[Supplied text]
┌──

Fair enough. I can’t resist a good rhetorical flourish.
Yeah, it’s hard for me to see how this would work in practice - most people solicit beta testers here and typically need to give at least a hint about what the game is like to recruit folks, so I don’t think it’d take long for the cat to be out of the bag. And denying players and reviewers the ability to fit a game into its authors’ broader context feels like it’d be doing the community a real disservice given that most reviewing happens during the Comp.
There has been an informal norm of Comp winners not submitting games in future years - or at least, not games calculated to win - which I think is a reasonable one for us to have to make sure there’s space for newcomers, though honestly looking at Comp winners and high-finishers over the last couple years I don’t feel like this is a big issue.
As for changing ratings upon reading reviews, I agree it’s good to avoid groupthink, but at the same time reviews are often really good at suggesting ways to look at a work that a player might not have previously considered, and I don’t think that’s a bad thing. As you say this is all unenforceable and reliant on the honor system, anyway, so feels to me like something that’s best engaged with as part of the general rule about good-faith judging.
Yeah, it’s hard for me to see how this would work in practice - most people solicit beta testers here and typically need to give at least a hint about what the game is like to recruit folks, so I don’t think it’d take long for the cat to be out of the bag.
I think that’s fine and still in the intended spirit of the guideline. All I mean is that authors shouldn’t deliberately go out of their way to circumvent pseudonymity. It’s a similar situation to anonymous peer review of journal articles; pretty often, it’s a small enough world that qualified reviewers will have an easy time guessing at who wrote the paper even though it’s nominally concealed. Anonymization doesn’t have to always work in order to be good practice.

└──

[What to do]
a – In the Comp discussion, what informal norm has there been for Comp winners?
b – Shorten the paragraph of the Comp discussion that begins "As for changing ratings upon reading reviews," keeping its main points.
c – Repeat the part of the Comp discussion starting with "There has been" and going on through "about good-faith judging.".
The listing has nothing to do with this.

[Collected data entries]
┌──

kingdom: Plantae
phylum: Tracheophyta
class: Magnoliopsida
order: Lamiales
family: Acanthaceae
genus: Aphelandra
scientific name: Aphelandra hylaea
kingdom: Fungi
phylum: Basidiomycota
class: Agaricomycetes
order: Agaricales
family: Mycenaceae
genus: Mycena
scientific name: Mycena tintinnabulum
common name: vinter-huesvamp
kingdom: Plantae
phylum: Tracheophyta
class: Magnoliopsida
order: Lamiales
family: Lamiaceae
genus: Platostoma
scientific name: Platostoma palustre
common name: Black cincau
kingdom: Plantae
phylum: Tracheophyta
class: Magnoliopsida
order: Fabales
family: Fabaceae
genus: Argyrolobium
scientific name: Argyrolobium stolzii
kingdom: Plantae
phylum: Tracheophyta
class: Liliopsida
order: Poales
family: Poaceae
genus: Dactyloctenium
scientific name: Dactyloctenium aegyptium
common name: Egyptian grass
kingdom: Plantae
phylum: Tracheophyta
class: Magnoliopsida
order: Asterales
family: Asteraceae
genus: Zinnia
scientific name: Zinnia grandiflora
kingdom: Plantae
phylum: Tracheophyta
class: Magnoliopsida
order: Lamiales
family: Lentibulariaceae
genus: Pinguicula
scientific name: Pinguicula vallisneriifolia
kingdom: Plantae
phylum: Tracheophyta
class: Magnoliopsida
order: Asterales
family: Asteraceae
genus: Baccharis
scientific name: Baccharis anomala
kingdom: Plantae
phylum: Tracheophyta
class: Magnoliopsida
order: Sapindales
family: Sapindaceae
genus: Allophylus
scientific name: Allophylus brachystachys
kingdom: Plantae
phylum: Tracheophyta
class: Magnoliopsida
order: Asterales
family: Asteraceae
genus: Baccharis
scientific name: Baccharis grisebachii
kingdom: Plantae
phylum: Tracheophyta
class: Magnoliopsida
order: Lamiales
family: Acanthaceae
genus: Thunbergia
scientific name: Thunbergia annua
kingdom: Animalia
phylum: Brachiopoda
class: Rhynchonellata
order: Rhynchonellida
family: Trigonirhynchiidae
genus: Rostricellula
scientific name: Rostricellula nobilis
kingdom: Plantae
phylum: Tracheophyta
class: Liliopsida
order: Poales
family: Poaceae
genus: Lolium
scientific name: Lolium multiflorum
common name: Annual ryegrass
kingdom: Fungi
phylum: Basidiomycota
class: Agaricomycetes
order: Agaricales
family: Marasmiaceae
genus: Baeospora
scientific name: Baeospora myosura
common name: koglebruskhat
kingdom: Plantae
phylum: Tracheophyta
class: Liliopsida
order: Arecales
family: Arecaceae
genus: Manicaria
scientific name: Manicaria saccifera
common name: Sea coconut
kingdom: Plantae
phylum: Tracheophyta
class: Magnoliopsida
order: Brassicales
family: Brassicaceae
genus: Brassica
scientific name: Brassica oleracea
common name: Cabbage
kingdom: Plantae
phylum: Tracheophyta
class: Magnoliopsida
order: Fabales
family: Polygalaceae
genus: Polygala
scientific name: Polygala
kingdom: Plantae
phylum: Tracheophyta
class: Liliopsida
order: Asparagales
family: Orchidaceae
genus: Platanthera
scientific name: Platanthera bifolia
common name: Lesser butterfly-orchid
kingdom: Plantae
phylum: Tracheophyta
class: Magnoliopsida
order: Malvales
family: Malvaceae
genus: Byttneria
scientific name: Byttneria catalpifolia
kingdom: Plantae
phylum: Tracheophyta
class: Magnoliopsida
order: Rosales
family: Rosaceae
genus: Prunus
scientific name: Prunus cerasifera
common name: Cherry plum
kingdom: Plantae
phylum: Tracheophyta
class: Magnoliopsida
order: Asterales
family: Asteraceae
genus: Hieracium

└──

[Responses per task]
a – Comp winners have informally not submitted games in future years, or at least not games calculated to win.

b – Avoiding groupthink is good, but reviews often suggest new ways to look at a work, and that isn't a bad thing. Since this can't be enforced and depends on the honor system, it's best handled under the general rule about good-faith judging.

c –
There has been an informal norm of Comp winners not submitting games in future years - or at least, not games calculated to win - which I think is a reasonable one for us to have to make sure there’s space for newcomers, though honestly looking at Comp winners and high-finishers over the last couple years I don’t feel like this is a big issue.
As for changing ratings upon reading reviews, I agree it’s good to avoid groupthink, but at the same time reviews are often really good at suggesting ways to look at a work that a player might not have previously considered, and I don’t think that’s a bad thing. As you say this is all unenforceable and reliant on the honor system, anyway, so feels to me like something that’s best engaged with as part of the general rule about good-faith judging.